2本目、闘志に火がつき何も考えずに食らいついていった。すぐに乳酸がきたがペースを落とすと離されるので、腰をロックしてダンシングで回した。心臓が重く苦しかったが、かまわず続けると気管が硬直して喉が裏返りそうだった。登っていると言う実感がわきはじめた。歯茎が弛み血のあじがした。胃がおかしくなり、吐き気がはじまる予感、限界でしがみついていると、先頭がアタックした。反応できない。いつもなら、頑張って付いていって結果ちぎれても爽やかな気持ちだが今日は違った。なかなかうまく言えないが、怒りしか感じない。こんな気持ちになったことがある人はいるだろうか。オレは復帰して走れること、それ以上に何の欲もまだ起こらないでいた、そんなメンタルでいたら、自転車はタイムであり、スピードが偉いのですよ。と突き放され、離れていく背中がそれを証明しようとしている。病気して感じ方がピュアになっている。アタックだとかベストタイムがどうとかどうでもいい。こっちは自転車に乗れるだけでラッキーというレベル。行くしかないと思った。腹膜炎再発しても構わない、腹筋に力を入れて思い切り踏み込んだ。ついていけないが自分の中の限界を超えて回し続けた。ゴールした。オールアウトし、吐き気が込み上げ、咳が止まらなくなった。何とか嘔吐を押さえたが視界が狭くなっている。ここまでやってはいけないが、意識が飛ぶ寸前までやれた。完全に勝った。遅いよ、でも何かを押し倒した感触があった。

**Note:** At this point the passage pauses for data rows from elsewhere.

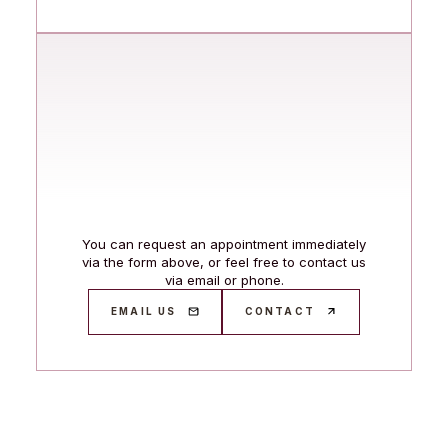
You can request an appointment immediately
via the form above, or feel free to contact us
via email or phone.
EMAIL US
CONTACT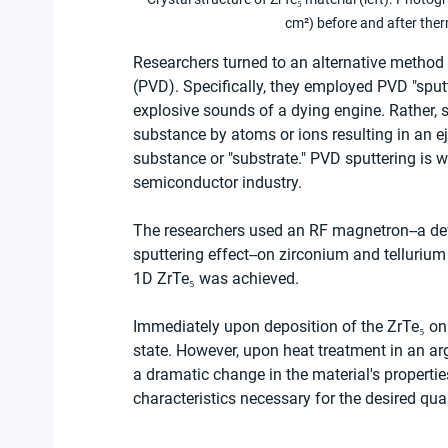
cm²) before and after ther
Researchers turned to an alternative method f
(PVD). Specifically, they employed PVD "sputte
explosive sounds of a dying engine. Rather, 
substance by atoms or ions resulting in an ej
substance or "substrate." PVD sputtering is w
semiconductor industry.
The researchers used an RF magnetron--a dev
sputtering effect--on zirconium and tellurium
1D ZrTe₅ was achieved.
Immediately upon deposition of the ZrTe₅ on t
state. However, upon heat treatment in an arg
a dramatic change in the material's properties.
characteristics necessary for the desired qua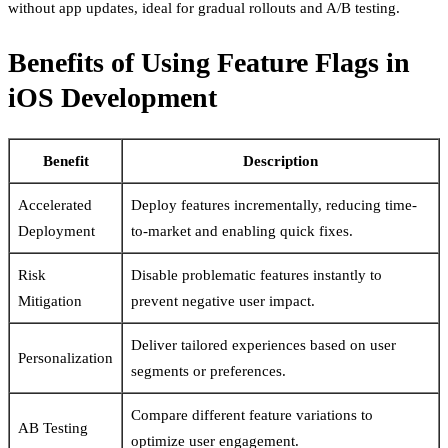
without app updates, ideal for gradual rollouts and A/B testing.
Benefits of Using Feature Flags in
iOS Development
Benefit
Description
Accelerated
Deploy features incrementally, reducing time-
Deployment
to-market and enabling quick fixes.
Risk
Disable problematic features instantly to
Mitigation
prevent negative user impact.
Deliver tailored experiences based on user
Personalization
segments or preferences.
Compare different feature variations to
AB Testing
optimize user engagement.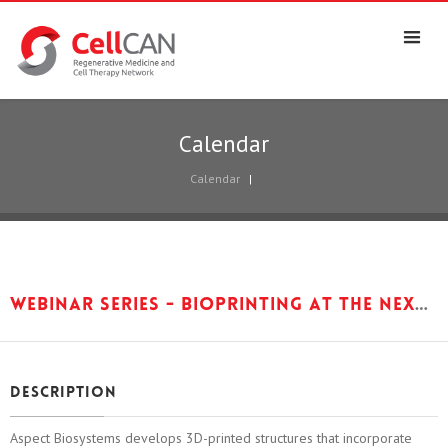
Calendar
Calendar
|
Webinar Series - Bioprinting at the nexus of medical device, biologic and cell therapy regulation, with Sam Wadsworth, Aspect Biosystems
Description
Aspect Biosystems develops 3D-printed structures that incorporate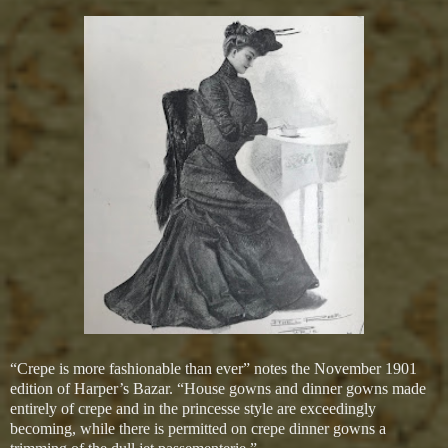
“Crepe is more fashionable than ever” notes the November 1901
edition of Harper’s Bazar. “House gowns and dinner gowns made
entirely of crepe and in the princesse style are exceedingly
becoming, while there is permitted on crepe dinner gowns a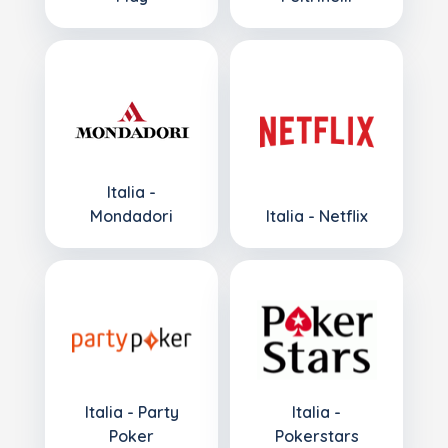
Italia -
Mondadori
Italia - Netflix
Italia - Party
Italia -
Poker
Pokerstars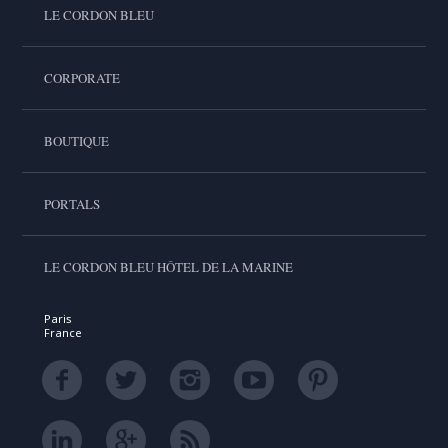
LE CORDON BLEU
CORPORATE
BOUTIQUE
PORTALS
LE CORDON BLEU HÔTEL DE LA MARINE
Paris
France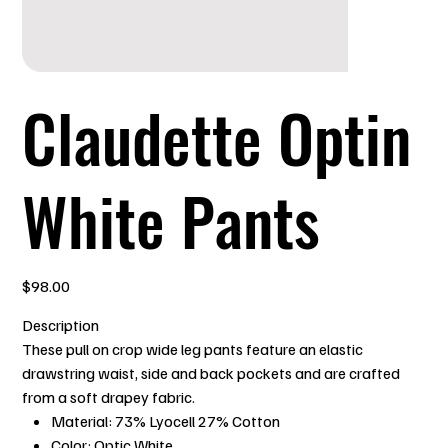
Claudette Optin
White Pants
Price
$98.00
Description
These pull on crop wide leg pants feature an elastic
drawstring waist, side and back pockets and are crafted
from a soft drapey fabric.
Material: 73% Lyocell 27% Cotton
Color: Optic White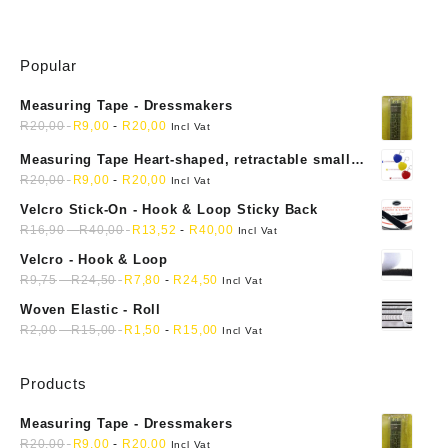
Popular
Measuring Tape - Dressmakers
R
20,00
R
9,00
-
R
20,00
Incl Vat
Measuring Tape Heart-shaped, retractable small
mini soft sewing fabric cloth
R
20,00
R
9,00
-
R
20,00
Incl Vat
Velcro Stick-On - Hook & Loop Sticky Back
R
16,90
-
R
40,00
R
13,52
-
R
40,00
Incl Vat
Velcro - Hook & Loop
R
9,75
-
R
24,50
R
7,80
-
R
24,50
Incl Vat
Woven Elastic - Roll
R
2,00
-
R
15,00
R
1,50
-
R
15,00
Incl Vat
Products
Measuring Tape - Dressmakers
R
20,00
R
9,00
-
R
20,00
Incl Vat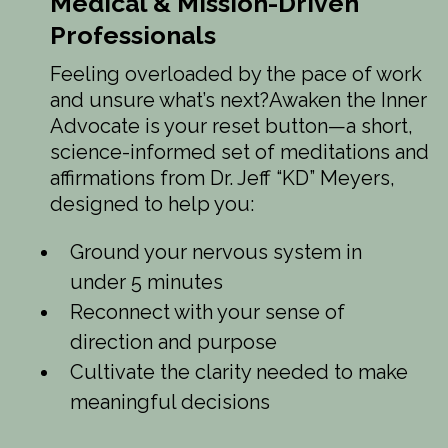
Medical & Mission-Driven
Professionals
Feeling overloaded by the pace of work
and unsure what’s next?Awaken the Inner
Advocate is your reset button—a short,
science-informed set of meditations and
affirmations from Dr. Jeff “KD” Meyers,
designed to help you:
Ground your nervous system in
under 5 minutes
Reconnect with your sense of
direction and purpose
Cultivate the clarity needed to make
meaningful decisions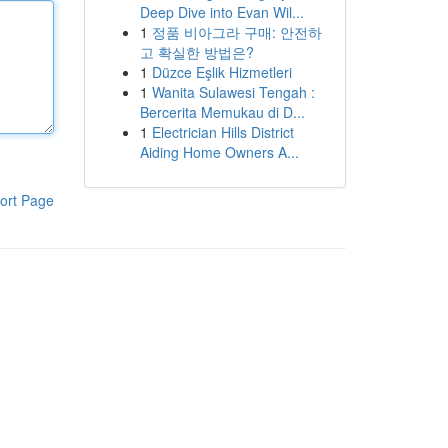
Deep Dive into Evan Wil...
1
정품 비아그라 구매: 안전하
고 확실한 방법은?
1
Düzce Eşlik Hizmetleri
1
Wanita Sulawesi Tengah :
Bercerita Memukau di D...
1
Electrician Hills District
Aiding Home Owners A...
ort Page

皆、自分のことに精一杯で、こんなドンガメの走りを見る機会はなかっただろうが、自分の中では2013のベストな登りの一つだった。わずか二週間の入院だったが、色々な方々からいただいたものを、ちゃんと形に変えていかないといけない。

当分スピードはもどらないと分かった。だから、怒りの感情が沸き起こったのかもしれない。しばらくは大人しくリハビリライドするべきだろう。過ぎたるは及ばざるが如し、だ。